**Exercise material**
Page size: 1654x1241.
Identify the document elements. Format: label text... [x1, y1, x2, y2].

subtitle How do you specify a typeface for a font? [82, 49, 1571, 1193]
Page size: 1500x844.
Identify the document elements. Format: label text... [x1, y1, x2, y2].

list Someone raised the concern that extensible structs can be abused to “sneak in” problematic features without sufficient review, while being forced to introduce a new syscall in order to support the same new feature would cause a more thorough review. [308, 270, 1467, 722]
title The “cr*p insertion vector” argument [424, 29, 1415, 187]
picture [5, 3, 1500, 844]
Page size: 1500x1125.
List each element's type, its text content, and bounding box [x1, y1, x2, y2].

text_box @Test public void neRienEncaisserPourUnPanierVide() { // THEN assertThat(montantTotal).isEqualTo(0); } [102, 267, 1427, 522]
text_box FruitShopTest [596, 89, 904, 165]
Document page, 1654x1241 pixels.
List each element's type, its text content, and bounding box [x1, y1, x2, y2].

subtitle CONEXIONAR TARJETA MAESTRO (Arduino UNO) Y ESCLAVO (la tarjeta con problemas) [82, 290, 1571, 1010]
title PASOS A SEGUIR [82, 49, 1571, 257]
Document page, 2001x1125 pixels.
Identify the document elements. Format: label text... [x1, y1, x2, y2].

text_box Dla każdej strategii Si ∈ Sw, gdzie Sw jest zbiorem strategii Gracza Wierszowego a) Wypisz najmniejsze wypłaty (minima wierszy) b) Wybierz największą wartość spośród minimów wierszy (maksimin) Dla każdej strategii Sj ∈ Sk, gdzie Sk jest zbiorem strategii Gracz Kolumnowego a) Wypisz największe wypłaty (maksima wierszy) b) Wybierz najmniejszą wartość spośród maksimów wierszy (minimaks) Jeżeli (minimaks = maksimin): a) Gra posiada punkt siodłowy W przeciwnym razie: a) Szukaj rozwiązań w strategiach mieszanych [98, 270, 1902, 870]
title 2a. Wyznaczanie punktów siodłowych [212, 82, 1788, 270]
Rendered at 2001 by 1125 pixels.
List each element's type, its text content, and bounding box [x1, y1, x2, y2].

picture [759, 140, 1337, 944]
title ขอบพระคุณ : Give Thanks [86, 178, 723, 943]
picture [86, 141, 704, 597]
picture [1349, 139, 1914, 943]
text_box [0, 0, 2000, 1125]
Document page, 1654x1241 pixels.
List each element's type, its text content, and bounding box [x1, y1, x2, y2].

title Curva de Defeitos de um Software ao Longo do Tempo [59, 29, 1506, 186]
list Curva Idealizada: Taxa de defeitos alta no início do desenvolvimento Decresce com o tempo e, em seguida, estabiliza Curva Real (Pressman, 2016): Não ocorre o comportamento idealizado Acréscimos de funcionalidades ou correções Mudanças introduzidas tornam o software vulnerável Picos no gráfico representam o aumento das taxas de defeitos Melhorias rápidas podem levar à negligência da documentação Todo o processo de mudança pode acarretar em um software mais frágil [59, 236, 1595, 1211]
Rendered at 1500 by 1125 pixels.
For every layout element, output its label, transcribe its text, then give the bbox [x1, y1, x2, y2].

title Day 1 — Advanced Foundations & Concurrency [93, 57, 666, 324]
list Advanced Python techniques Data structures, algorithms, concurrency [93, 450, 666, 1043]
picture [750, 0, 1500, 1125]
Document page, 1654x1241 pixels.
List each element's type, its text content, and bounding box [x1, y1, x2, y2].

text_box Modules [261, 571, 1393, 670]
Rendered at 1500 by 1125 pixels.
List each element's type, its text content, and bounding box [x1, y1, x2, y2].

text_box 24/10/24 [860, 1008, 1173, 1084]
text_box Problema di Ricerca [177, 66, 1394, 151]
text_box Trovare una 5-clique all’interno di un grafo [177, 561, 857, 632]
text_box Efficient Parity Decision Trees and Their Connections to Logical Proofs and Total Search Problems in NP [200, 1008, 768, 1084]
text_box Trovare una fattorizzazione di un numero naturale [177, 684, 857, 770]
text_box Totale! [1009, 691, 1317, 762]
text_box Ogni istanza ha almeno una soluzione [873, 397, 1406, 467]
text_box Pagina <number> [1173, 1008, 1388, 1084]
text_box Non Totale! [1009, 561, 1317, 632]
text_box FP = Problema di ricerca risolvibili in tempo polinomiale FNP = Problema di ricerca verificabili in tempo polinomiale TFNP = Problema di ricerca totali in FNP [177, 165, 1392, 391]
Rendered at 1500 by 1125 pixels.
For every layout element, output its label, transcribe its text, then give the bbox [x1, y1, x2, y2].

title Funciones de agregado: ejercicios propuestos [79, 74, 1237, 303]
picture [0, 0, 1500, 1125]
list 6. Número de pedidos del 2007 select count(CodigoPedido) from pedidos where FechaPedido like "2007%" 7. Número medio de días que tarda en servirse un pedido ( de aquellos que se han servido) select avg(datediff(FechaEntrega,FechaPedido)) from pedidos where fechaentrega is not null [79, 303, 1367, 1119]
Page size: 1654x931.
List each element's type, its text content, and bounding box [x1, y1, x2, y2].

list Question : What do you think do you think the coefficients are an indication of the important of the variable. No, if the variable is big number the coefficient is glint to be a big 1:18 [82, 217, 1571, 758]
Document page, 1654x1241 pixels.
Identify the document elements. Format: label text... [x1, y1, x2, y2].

**Written instruction**
Please give all the rows again with every "bounding box" replaced by "enclosing rectangle", leaving everything else unchanged.

**Response for this exercise**
Page size: 1654x1241.
Identify the document elements. Format: label text... [x1, y1, x2, y2].

subtitle How do you specify a typeface for a font? [82, 49, 1571, 1193]
Page size: 1500x844.
Identify the document elements. Format: label text... [x1, y1, x2, y2].

list Someone raised the concern that extensible structs can be abused to “sneak in” problematic features without sufficient review, while being forced to introduce a new syscall in order to support the same new feature would cause a more thorough review. [308, 270, 1467, 722]
title The “cr*p insertion vector” argument [424, 29, 1415, 187]
picture [5, 3, 1500, 844]
Page size: 1500x1125.
List each element's type, its text content, and enclosing rectangle [x1, y1, x2, y2].

text_box @Test public void neRienEncaisserPourUnPanierVide() { // THEN assertThat(montantTotal).isEqualTo(0); } [102, 267, 1427, 522]
text_box FruitShopTest [596, 89, 904, 165]
Document page, 1654x1241 pixels.
List each element's type, its text content, and enclosing rectangle [x1, y1, x2, y2].

subtitle CONEXIONAR TARJETA MAESTRO (Arduino UNO) Y ESCLAVO (la tarjeta con problemas) [82, 290, 1571, 1010]
title PASOS A SEGUIR [82, 49, 1571, 257]
Document page, 2001x1125 pixels.
Identify the document elements. Format: label text... [x1, y1, x2, y2].

text_box Dla każdej strategii Si ∈ Sw, gdzie Sw jest zbiorem strategii Gracza Wierszowego a) Wypisz najmniejsze wypłaty (minima wierszy) b) Wybierz największą wartość spośród minimów wierszy (maksimin) Dla każdej strategii Sj ∈ Sk, gdzie Sk jest zbiorem strategii Gracz Kolumnowego a) Wypisz największe wypłaty (maksima wierszy) b) Wybierz najmniejszą wartość spośród maksimów wierszy (minimaks) Jeżeli (minimaks = maksimin): a) Gra posiada punkt siodłowy W przeciwnym razie: a) Szukaj rozwiązań w strategiach mieszanych [98, 270, 1902, 870]
title 2a. Wyznaczanie punktów siodłowych [212, 82, 1788, 270]
Rendered at 2001 by 1125 pixels.
List each element's type, its text content, and enclosing rectangle [x1, y1, x2, y2].

picture [759, 140, 1337, 944]
title ขอบพระคุณ : Give Thanks [86, 178, 723, 943]
picture [86, 141, 704, 597]
picture [1349, 139, 1914, 943]
text_box [0, 0, 2000, 1125]
Document page, 1654x1241 pixels.
List each element's type, its text content, and enclosing rectangle [x1, y1, x2, y2].

title Curva de Defeitos de um Software ao Longo do Tempo [59, 29, 1506, 186]
list Curva Idealizada: Taxa de defeitos alta no início do desenvolvimento Decresce com o tempo e, em seguida, estabiliza Curva Real (Pressman, 2016): Não ocorre o comportamento idealizado Acréscimos de funcionalidades ou correções Mudanças introduzidas tornam o software vulnerável Picos no gráfico representam o aumento das taxas de defeitos Melhorias rápidas podem levar à negligência da documentação Todo o processo de mudança pode acarretar em um software mais frágil [59, 236, 1595, 1211]
Rendered at 1500 by 1125 pixels.
For every layout element, output its label, transcribe its text, then give the bbox [x1, y1, x2, y2].

title Day 1 — Advanced Foundations & Concurrency [93, 57, 666, 324]
list Advanced Python techniques Data structures, algorithms, concurrency [93, 450, 666, 1043]
picture [750, 0, 1500, 1125]
Document page, 1654x1241 pixels.
List each element's type, its text content, and enclosing rectangle [x1, y1, x2, y2].

text_box Modules [261, 571, 1393, 670]
Rendered at 1500 by 1125 pixels.
List each element's type, its text content, and enclosing rectangle [x1, y1, x2, y2].

text_box 24/10/24 [860, 1008, 1173, 1084]
text_box Problema di Ricerca [177, 66, 1394, 151]
text_box Trovare una 5-clique all’interno di un grafo [177, 561, 857, 632]
text_box Efficient Parity Decision Trees and Their Connections to Logical Proofs and Total Search Problems in NP [200, 1008, 768, 1084]
text_box Trovare una fattorizzazione di un numero naturale [177, 684, 857, 770]
text_box Totale! [1009, 691, 1317, 762]
text_box Ogni istanza ha almeno una soluzione [873, 397, 1406, 467]
text_box Pagina <number> [1173, 1008, 1388, 1084]
text_box Non Totale! [1009, 561, 1317, 632]
text_box FP = Problema di ricerca risolvibili in tempo polinomiale FNP = Problema di ricerca verificabili in tempo polinomiale TFNP = Problema di ricerca totali in FNP [177, 165, 1392, 391]
Rendered at 1500 by 1125 pixels.
For every layout element, output its label, transcribe its text, then give the bbox [x1, y1, x2, y2].

title Funciones de agregado: ejercicios propuestos [79, 74, 1237, 303]
picture [0, 0, 1500, 1125]
list 6. Número de pedidos del 2007 select count(CodigoPedido) from pedidos where FechaPedido like "2007%" 7. Número medio de días que tarda en servirse un pedido ( de aquellos que se han servido) select avg(datediff(FechaEntrega,FechaPedido)) from pedidos where fechaentrega is not null [79, 303, 1367, 1119]
Page size: 1654x931.
List each element's type, its text content, and enclosing rectangle [x1, y1, x2, y2].

list Question : What do you think do you think the coefficients are an indication of the important of the variable. No, if the variable is big number the coefficient is glint to be a big 1:18 [82, 217, 1571, 758]
Document page, 1654x1241 pixels.
Identify the document elements. Format: label text... [x1, y1, x2, y2].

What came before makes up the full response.